The remaining cholesterol is made out of saturated fatty food that we eat such as eggs, red meat and coconut. It is also made from the breakdown of sugar. Therefore eating too much sugar and carbohydrate rich food can result in excess cholesterol.
We should not be unduly worried about the saturated food that we eat as long as it is consumed in moderation. Prominent heart researcher Ancel Keys Ph. D, professor emeritus at the University of Minnesota 1997 said that there is no connection whatsoever between the cholesterol in food and cholesterol in blood. Other studies such as the Framingham and Tecumseh long term studies also shows that people who ate the most cholesterol had roughly the same blood cholesterol level of those who ate the least.

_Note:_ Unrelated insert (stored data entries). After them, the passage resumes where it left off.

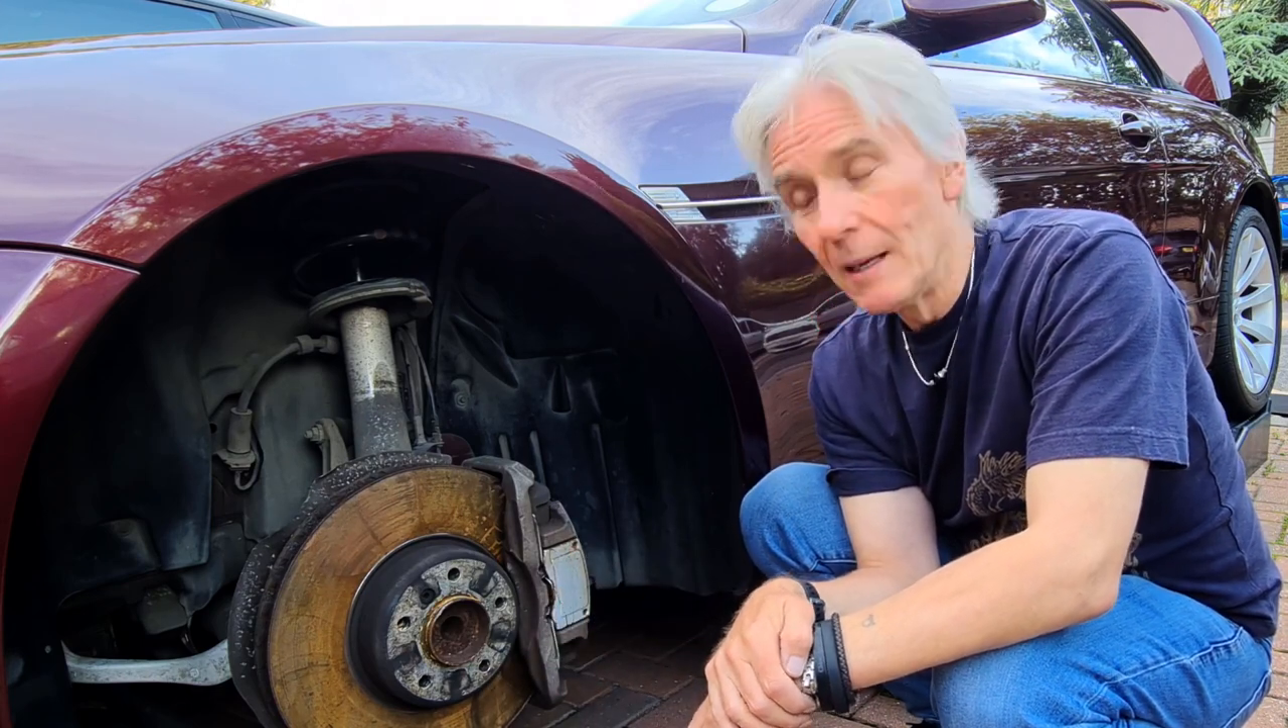Now i reckon it's going to be a bit harder with the wheel on and i've only removed the wheel so that i can get the camera in.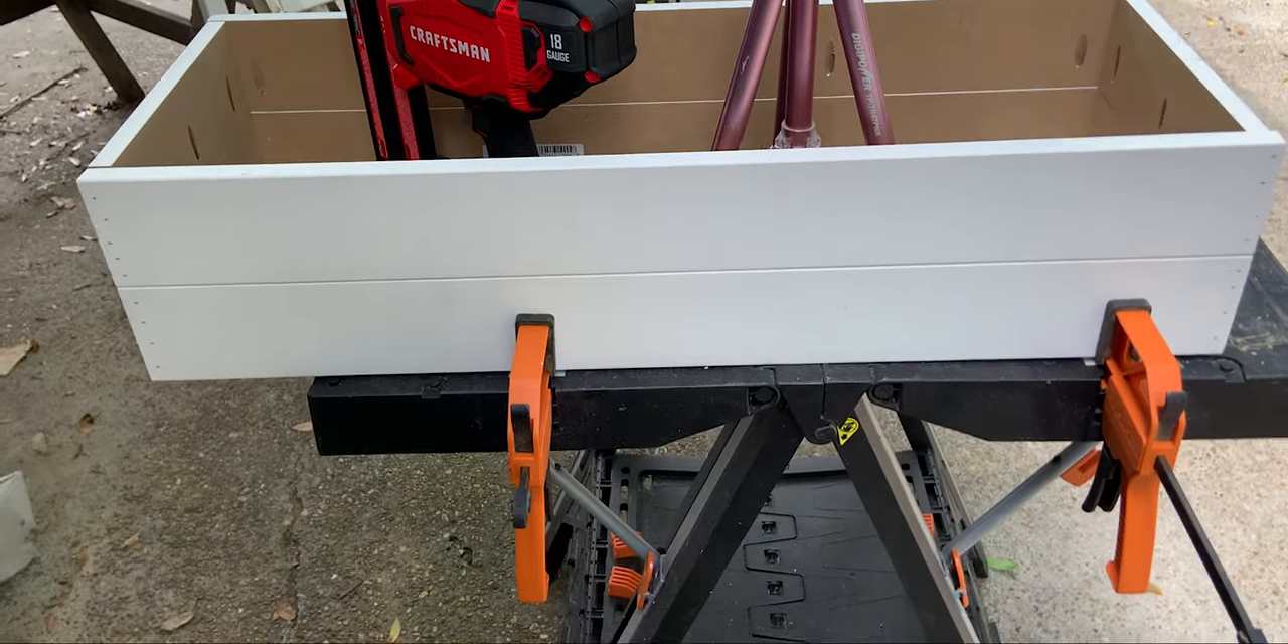And now we have a box. So now we're going to do the top and the bottom.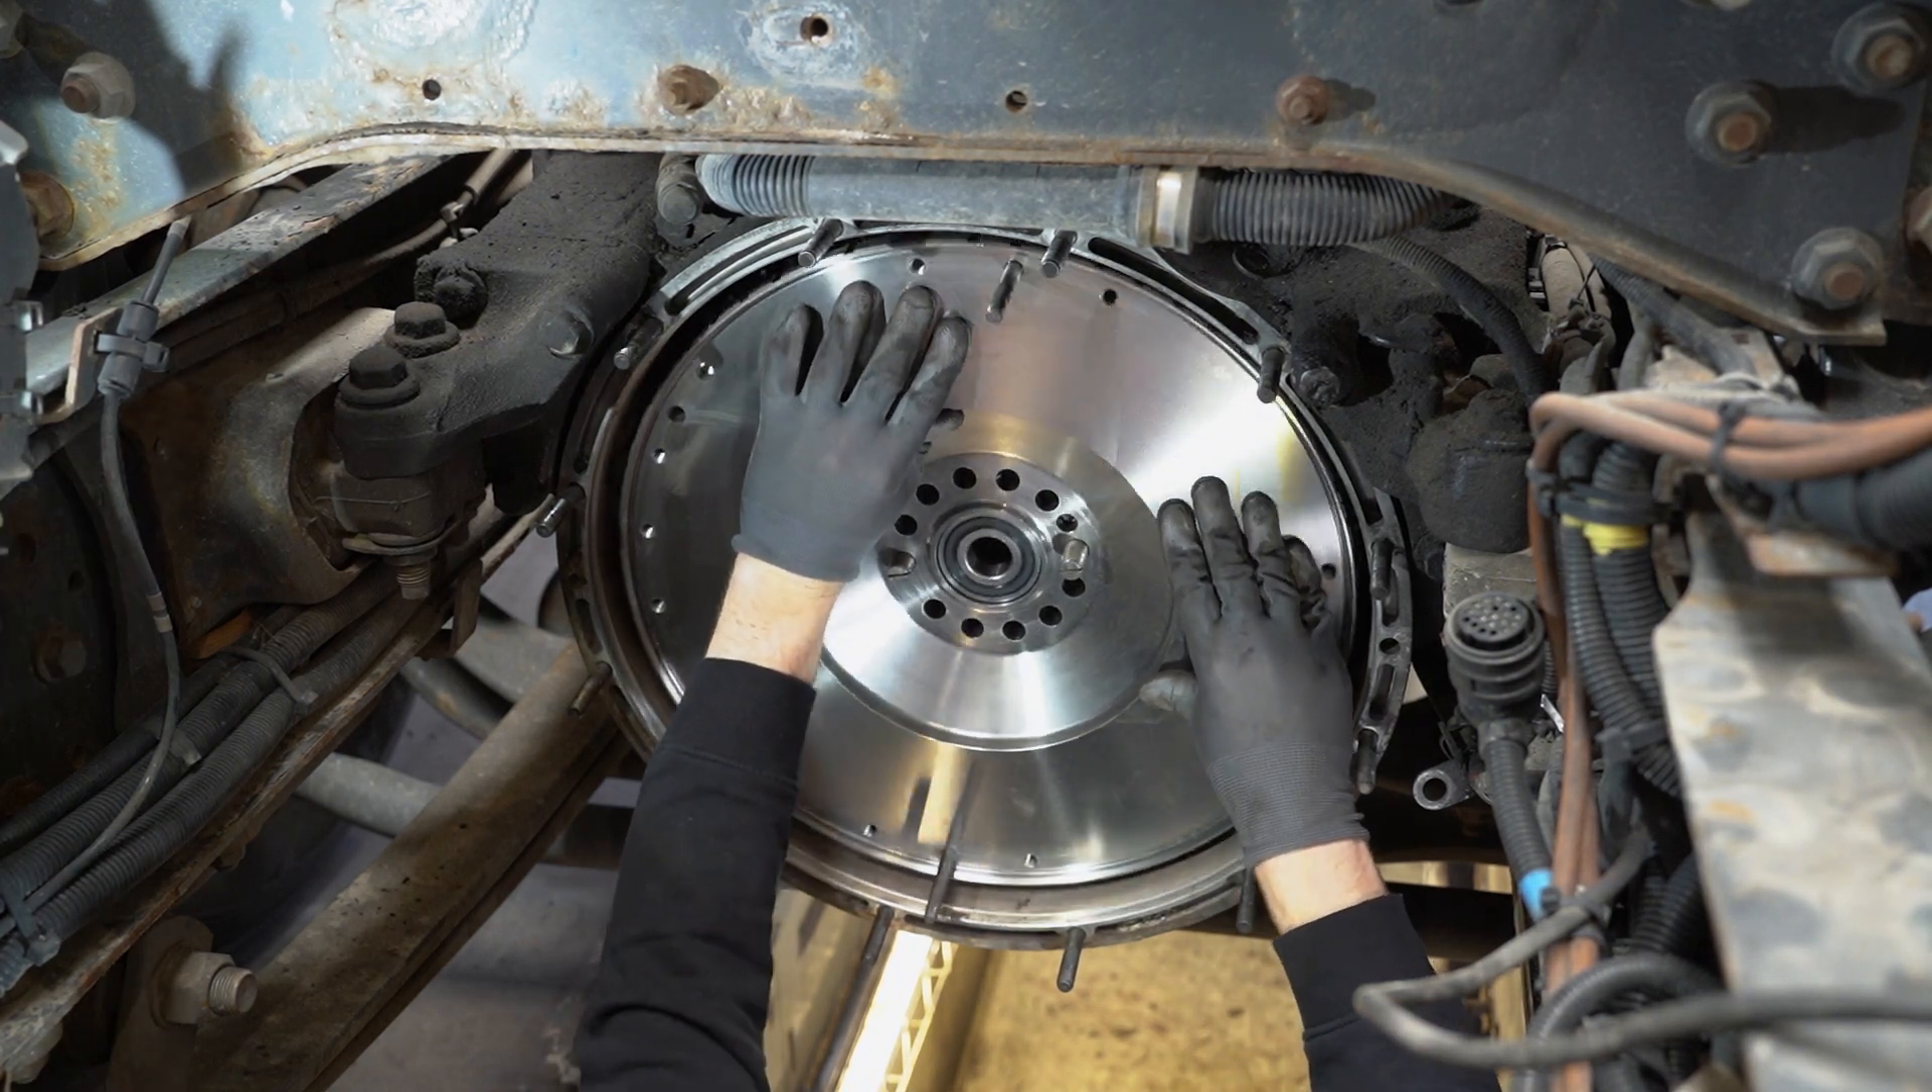So, das Schwungrad haben wir angesetzt.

The culprit is excessive carbohydrate intake and trans fats. Our modern lifestyle does not allow us to burn off most of the carbohydrates that we take. The rest is converted into fats. And eating trans fatty acids raises our bad cholesterol levels and lowers our good cholesterol. Unfortunately trans fats are present in most vegetable oils including most margarines unless they are cold pressed or extra virgin.
In addition to carbohydrated and trans fats, beware of processed and prepared foods such as cookies, pastries and muffins. They are high in saturated fats and are likely to contain trans fats and excessive amount of sugar.
Some foods appear to have a healthy effect on blood cholesterol levels. They are whole grains, such as oatmeal, oat bran and whole-wheat products and nuts, such as walnuts, almonds and brazil nuts. Omega-3 fatty acids, such as fatty fish, fish oil supplements, flaxseeds and flaxseed oil appear to help too.
Knowing what are high cholesterol foods and limiting their intake does not guarantee lower cholesterol levels. You should also consider other methods of lowering cholesterol such as exercise, increase of fiber intake (vegetables), or usage of proven supplements that helps lower cholesterol.
And if all efforts fail, there are cholesterol drugs that can lower cholesterol levels.